Allen earned his bachelor’s degree in pharmacy at the University of Kentucky, then practiced pharmacy for several years before returning to UK to earn his Ph.D. in pharmaceutical sciences. He has been licensed to practice pharmacy in five states and has been a visiting scientist in Chile, France and Switzerland, as well as at the Laboratory of Neurosciences’ Neurochemistry and Brain Transport Section of the National Institutes of Health’s National Institute of Aging, where he also was an Intramural Research Training Award Fellow for two years.

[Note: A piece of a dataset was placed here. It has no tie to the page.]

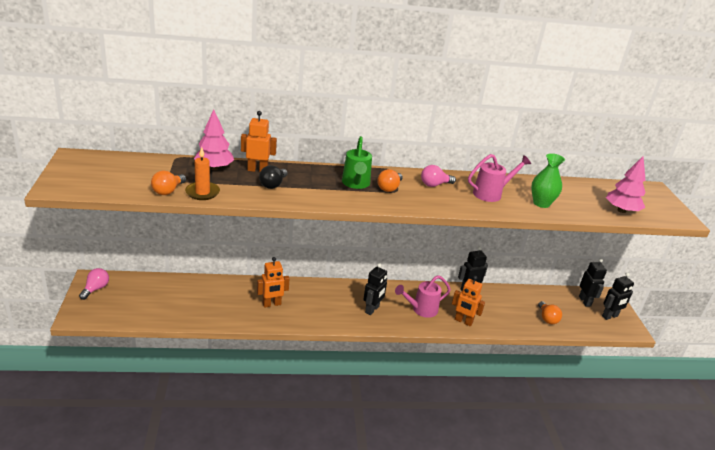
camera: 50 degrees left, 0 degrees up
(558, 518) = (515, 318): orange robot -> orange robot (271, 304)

He has served as principal investigator or collaborator on 30 research projects funded by the NIH, American Heart Association, the government of Chile and pharmaceutical companies. He also is the author 71 peer-reviewed articles and 41 professional publications and has contributed to four books.

He is on the editorial boards of Pharmacology Weekly and Drug Development and Industrial Pharmacy, and previously served on the editorial boards of the American Journal of Pharmaceutical Education and Life Sciences.

Besides receiving dozens of leadership, teaching, research and practice awards, he was designated a Fellow of the American Pharmacists Association in 2011 and the American Society of Health-System Pharmacists in 2004. He is a member of the American Association of Colleges of Pharmacy’s Council of Deans and chaired its Costs of Experiential Education Task Force. He also chaired AACP’s Biological Sciences Section and Student Services Special Interest Group.